When you have more than 4000 books scattered around the house, it gets difficult to find the one you’re looking for. Especially if you’re hunting for a short story and you can’t quite remember which book you read it in. This used to happen a lot, chez Oikofuge. But not any more.

Book Collector is a book cataloguing program from Collectorz.com, and it’s the best I’ve run into. I can’t now imagine life without it.

Data entry is easy, and highly automated. If your book has an ISBN, you can type it in or scan it with a barcode reader, and the basic book data are pulled down off the Collectorz.com central database. These days, the ISBN is readily visible on the back cover, but with older books (1967 to the mid-70s) you may have to look for numbers written on the spine, or listed in the front matter. Some UK publications of that vintage have nine-digit SBNs instead of ten-digit ISBNs, but the conversion is easy—just add a zero at the left end.

Before 1967, there were no ISBNs, but Book Collector also lets you add books automatically by entering the author and title. This option will bring up all matching entries in the Collectorz.com database, so you might need to do a little poking around to find the entry that matches your specific edition.

That will get the basic data into your database, including a version of the cover art if it’s available.
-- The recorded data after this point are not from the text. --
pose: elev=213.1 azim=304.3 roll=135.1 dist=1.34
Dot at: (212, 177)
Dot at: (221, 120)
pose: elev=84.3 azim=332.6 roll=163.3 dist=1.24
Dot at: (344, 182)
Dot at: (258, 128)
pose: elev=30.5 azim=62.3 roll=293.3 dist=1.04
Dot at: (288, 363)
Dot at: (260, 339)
But the software offers a huge number of additional relevant data-fields, which you can fill in or ignore according to your wishes. (You’ll probably want to make use of the “book location” field, unless you have a memory much better than mine.) It even lets you create custom fields.

First page of data entry screen
First page of the data entry screen
Note all the additional tabs at the top

The on-line cover art comes from a variety of sources—it varies in size and quality, and can occasionally be for the wrong edition of your book. But Book Collector has an automated search facility that lets you look for more cover art on-line. It also lets you add your own art by scanning the cover. If you’re of an obsessive nature (who, me?) you may find yourself scanning a lot of book covers to get precisely the right edition.
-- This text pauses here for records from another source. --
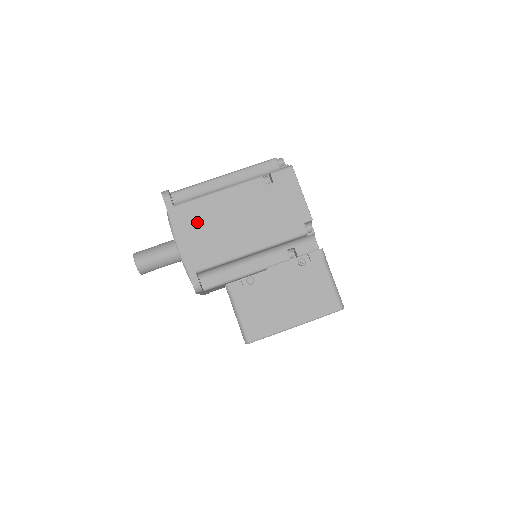
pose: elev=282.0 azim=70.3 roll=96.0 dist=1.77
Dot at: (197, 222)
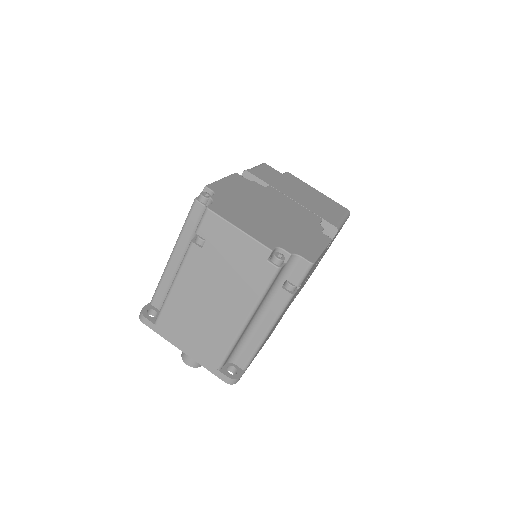
Dot at: occluded
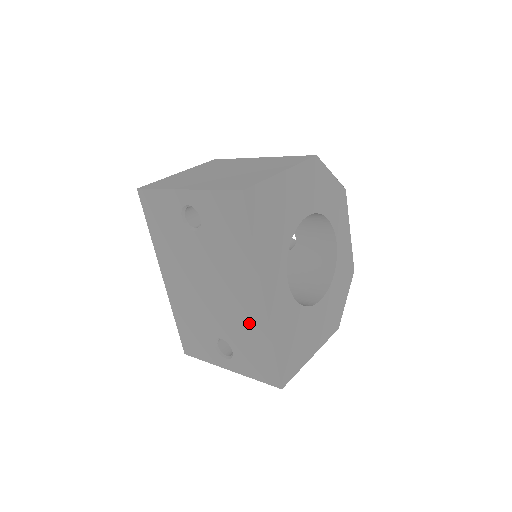
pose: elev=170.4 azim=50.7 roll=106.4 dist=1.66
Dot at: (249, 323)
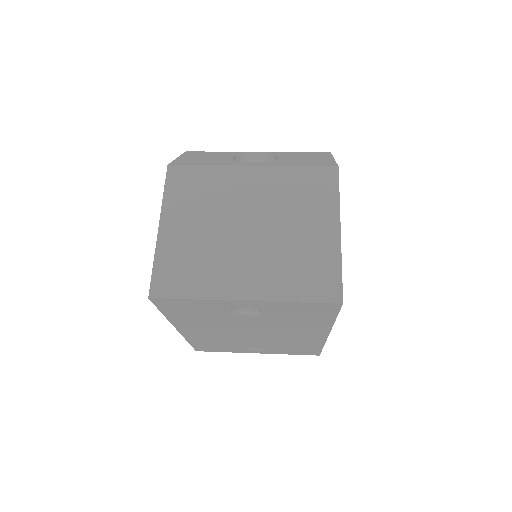
Dot at: (300, 342)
You can view your database in various ways, usually splitting the view between some sort of overview of the books, and a detailed view of a specific volume. The overviews available are a “bookshelf” depiction of cover art (which I find useful when browsing for a specific book) and a spreadsheet-type display of multiple customizable columns. There’s also a “cover flow” option available, but the less said about that the better—it’s the sort of triumph of style over utility that could only appeal to an Apple user.

Book Collector screen capture images view
Books containing Asimov short stories, displayed using one version of the “Images” view on the left, with a “Details” view of a specific book on the right. Note the contents list.
Book Collector screen capture 2
The same short stories list, this time displayed with a “List” view using customized columns on the left, and “Details” view on the right

You can choose from a growing number of different formats for viewing your book details; or, with a little knowledge of HTML/ XML, and some digging around in the file structure, you can customize up your own view.

Searching is easy. There’s a quick-and-dirty search option that just looks for your chosen text anywhere in the book’s description. It’ll bring up false hits, but often it lets you narrow down the display enough to zero in visually on the book you want. But you can also create moderately sophisticated “filter” views, using simple Boolean logic functions, to pull out the books you want.

Boolean search for Asimov short stories
Boolean search for Asimov short stories

As someone who has a lot of short stories in my book collection, I particularly value the fact that I can enter a contents list for my books. Book Collector offers you a cut-down database and user-defined fields for each short story in a book. Unfortunately, the contents list won’t come down to you automatically from Collectorz.com—manual entry is required, which can be tedious if you have a lot of “complete works” volumes on your shelves. And I would appreciate it if Book Collector some day offered a detailed view by short story as well as by book. But that’s a minor niggle when I can choose to display anything I want in the columns of the spreadsheet view.

What else? Collectorz.com offers a cloud storage facility, so you can be sure you have the same data on all your devices. There’s a responsive Support team (I’ve only ever had to use them once) and an active users’ forum where people are happy to help out with minor queries. And there’s a free try-before-you-buy download.

If you’re in the market for book cataloguing software, do give it go.